• **Exercise prompt**:
Would you please transcribe the listing exactly, with no images?
[[ Dataset records open ]]
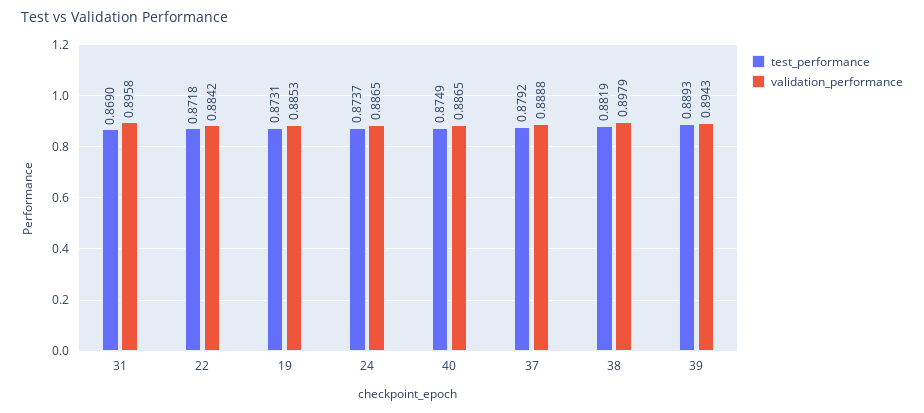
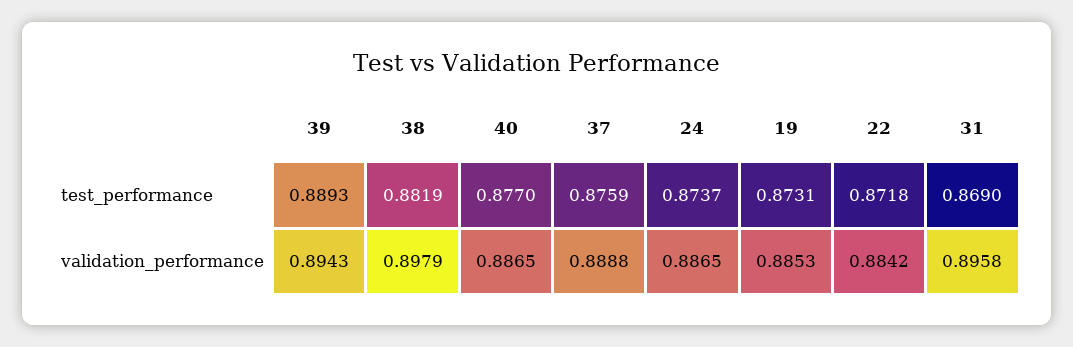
test_performance, 40: 0.8749 -> 0.877
test_performance, 37: 0.8792 -> 0.8759

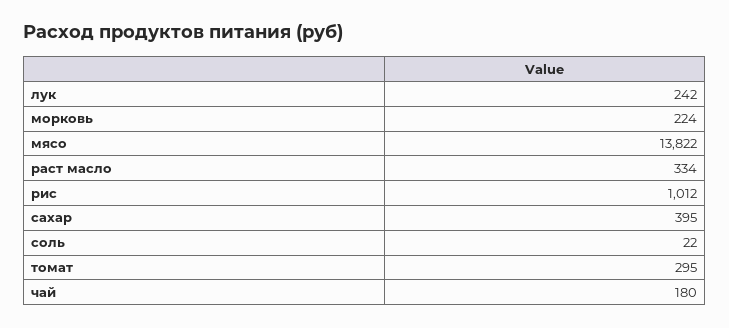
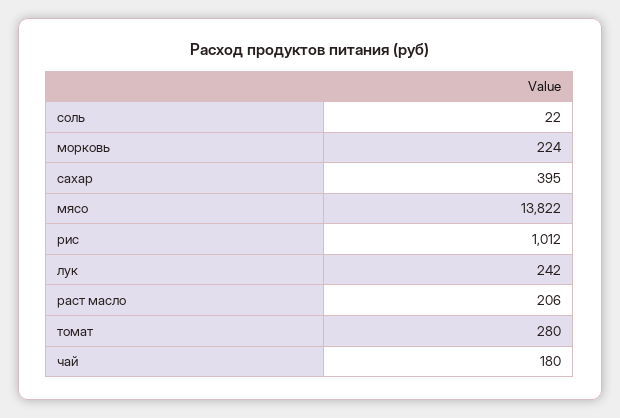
раст масло: 334 -> 206
томат: 295 -> 280

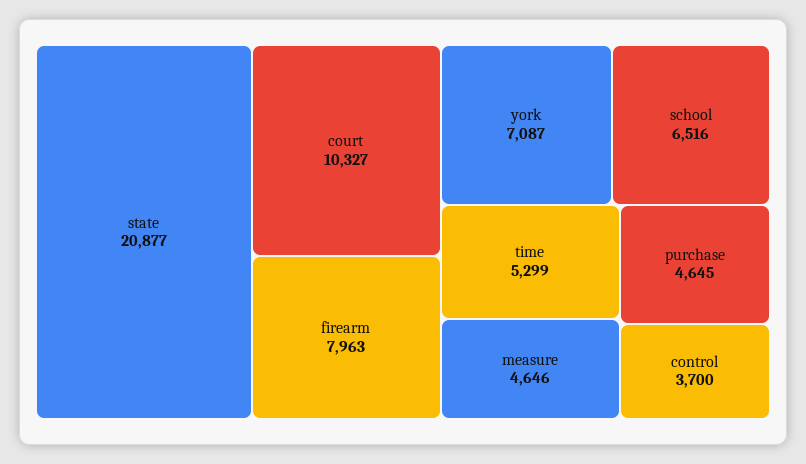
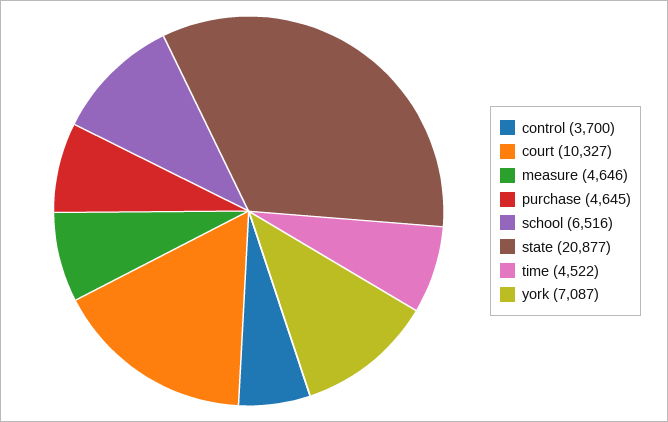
firearm: 7963 -> none
time: 5299 -> 4522

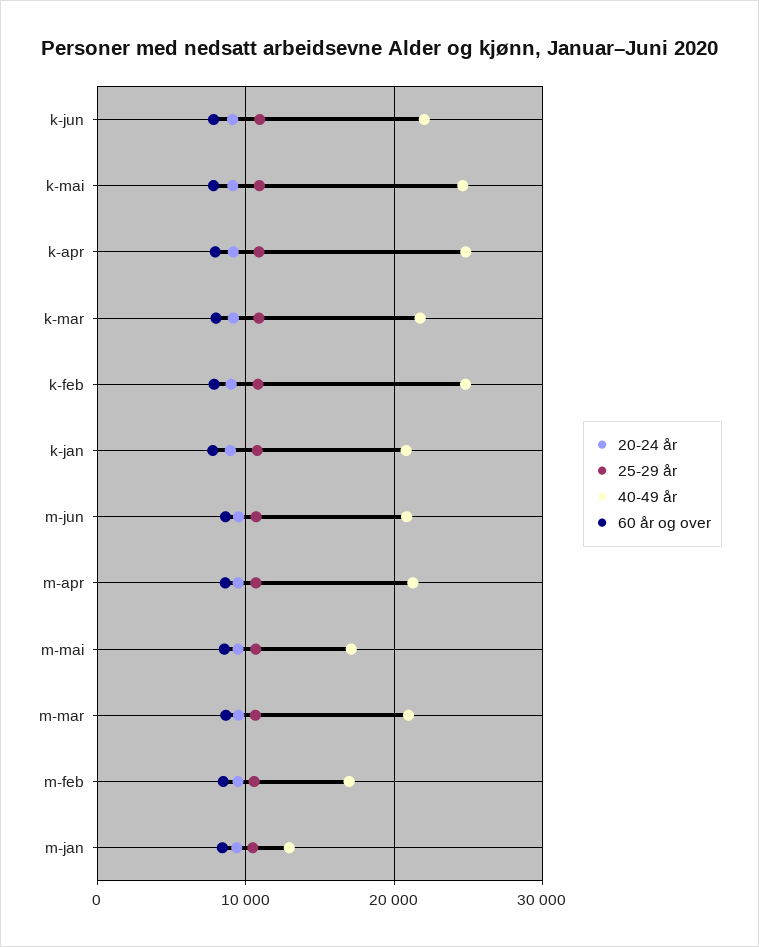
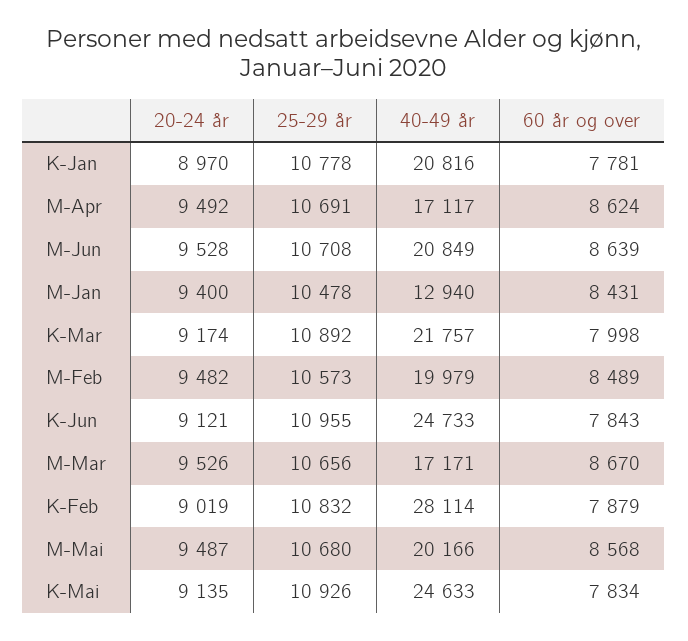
40-49 år, k-jun: 22000 -> 24733
20-24 år, k-apr: 9000 -> none
25-29 år, k-apr: 11000 -> none
40-49 år, k-apr: 25000 -> none
60 år og over, k-apr: 8000 -> none
40-49 år, k-feb: 25000 -> 28114
40-49 år, m-apr: 21000 -> 17117
40-49 år, m-mai: 17000 -> 20166
40-49 år, m-mar: 21000 -> 17171
40-49 år, m-feb: 17000 -> 19979

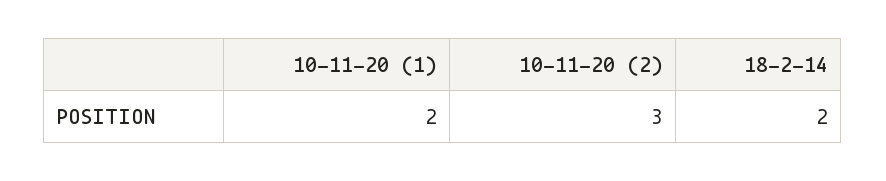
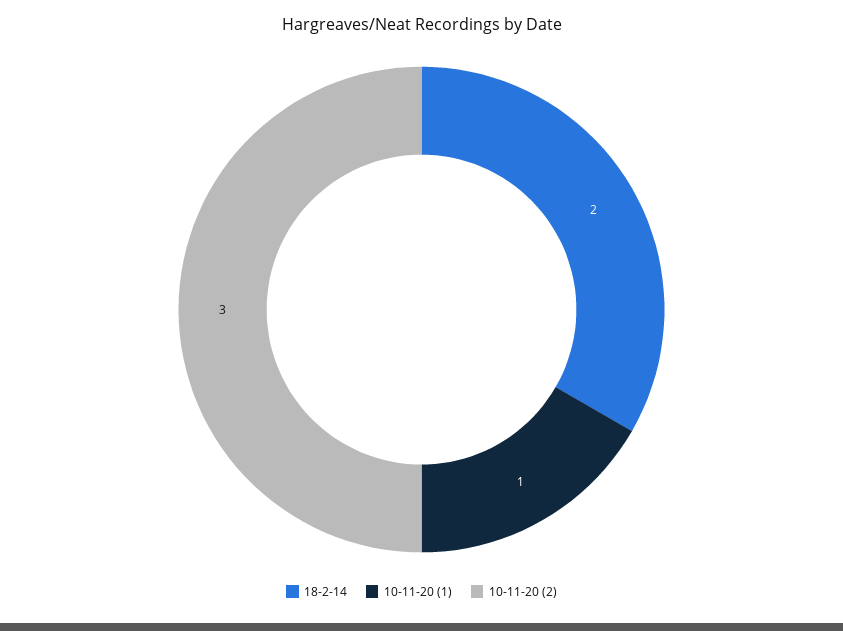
10-11-20 (1): 2 -> 1

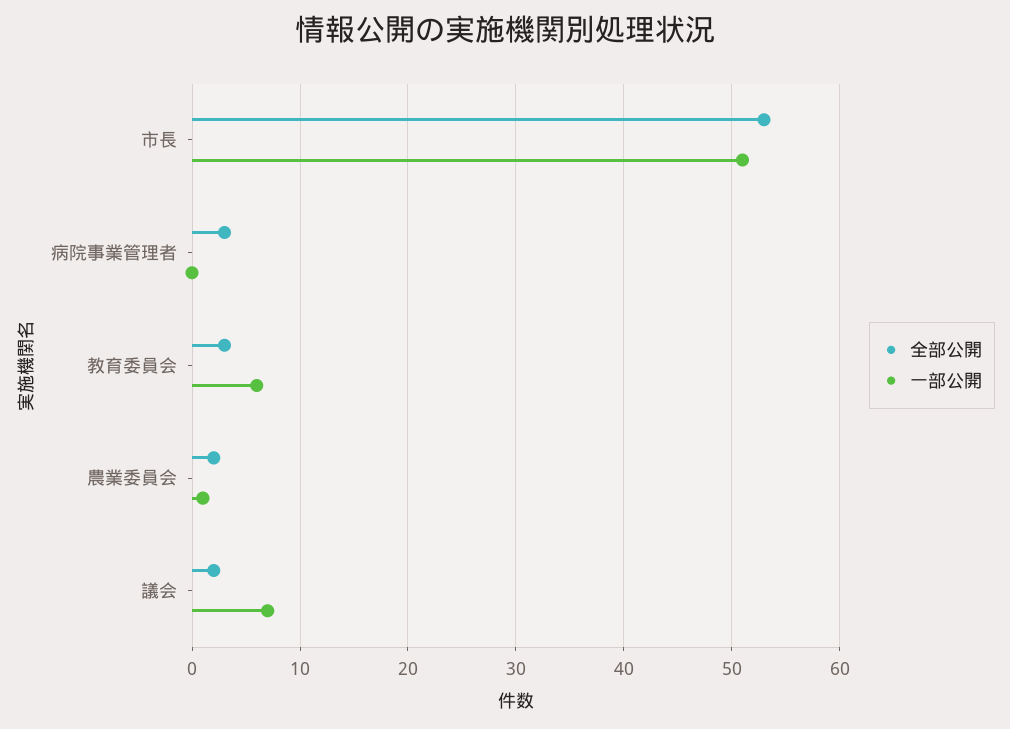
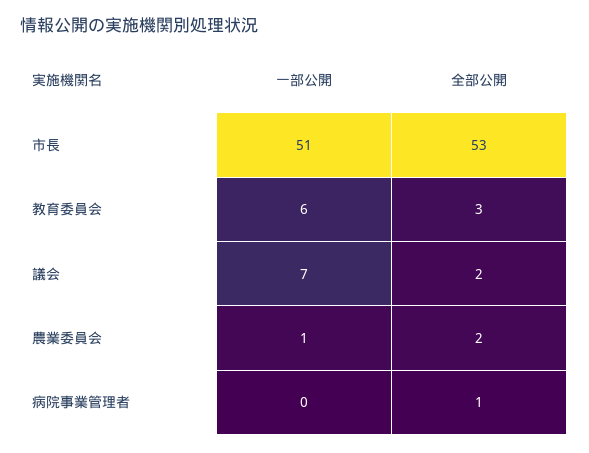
全部公開, 病院事業管理者: 3 -> 1

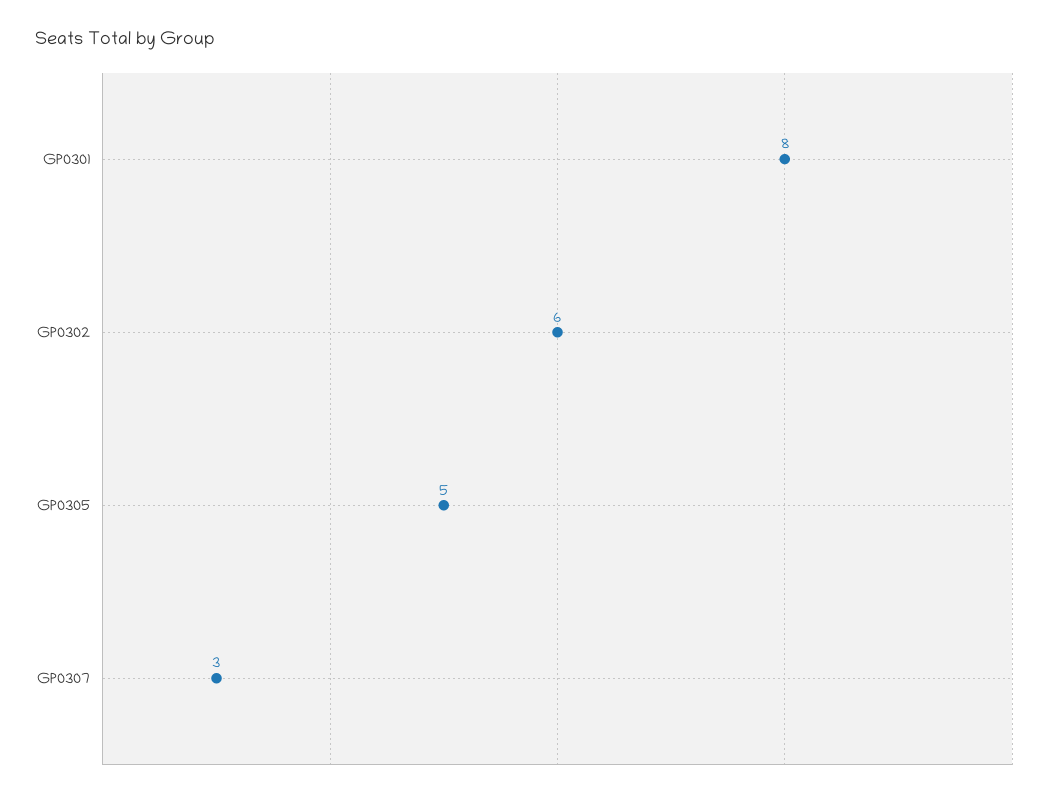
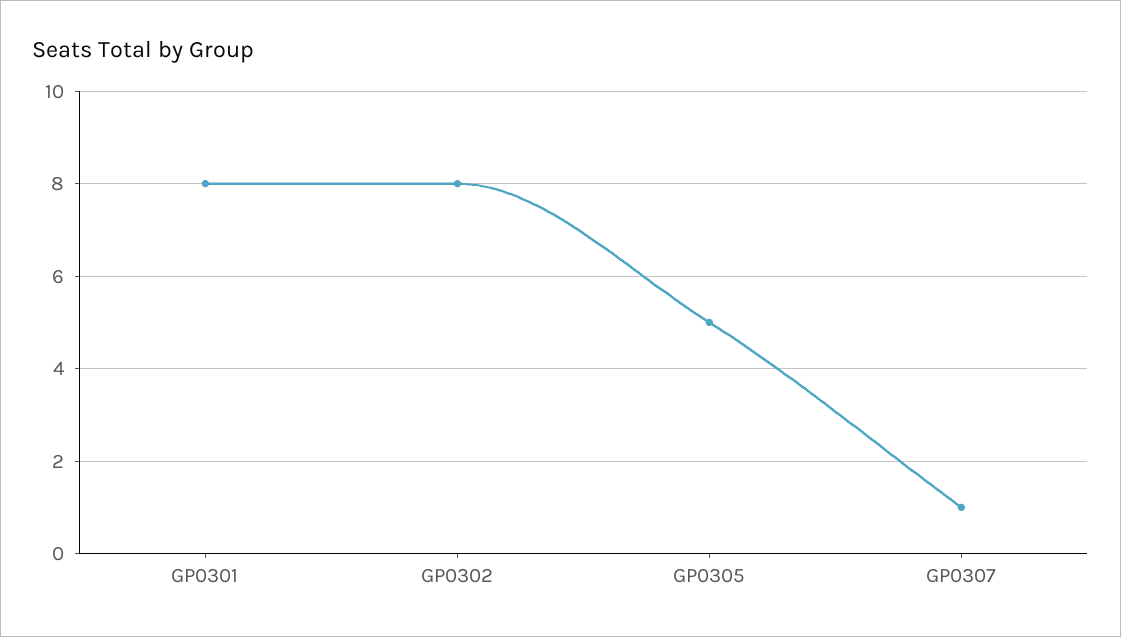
GP0302: 6 -> 8
GP0307: 3 -> 1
[[ Dataset records closed ]]
• **Task response**:
test_performance, 40: 0.8749 -> 0.877
test_performance, 37: 0.8792 -> 0.8759

раст масло: 334 -> 206
томат: 295 -> 280

firearm: 7963 -> none
time: 5299 -> 4522

40-49 år, k-jun: 22000 -> 24733
20-24 år, k-apr: 9000 -> none
25-29 år, k-apr: 11000 -> none
40-49 år, k-apr: 25000 -> none
60 år og over, k-apr: 8000 -> none
40-49 år, k-feb: 25000 -> 28114
40-49 år, m-apr: 21000 -> 17117
40-49 år, m-mai: 17000 -> 20166
40-49 år, m-mar: 21000 -> 17171
40-49 år, m-feb: 17000 -> 19979

10-11-20 (1): 2 -> 1

全部公開, 病院事業管理者: 3 -> 1

GP0302: 6 -> 8
GP0307: 3 -> 1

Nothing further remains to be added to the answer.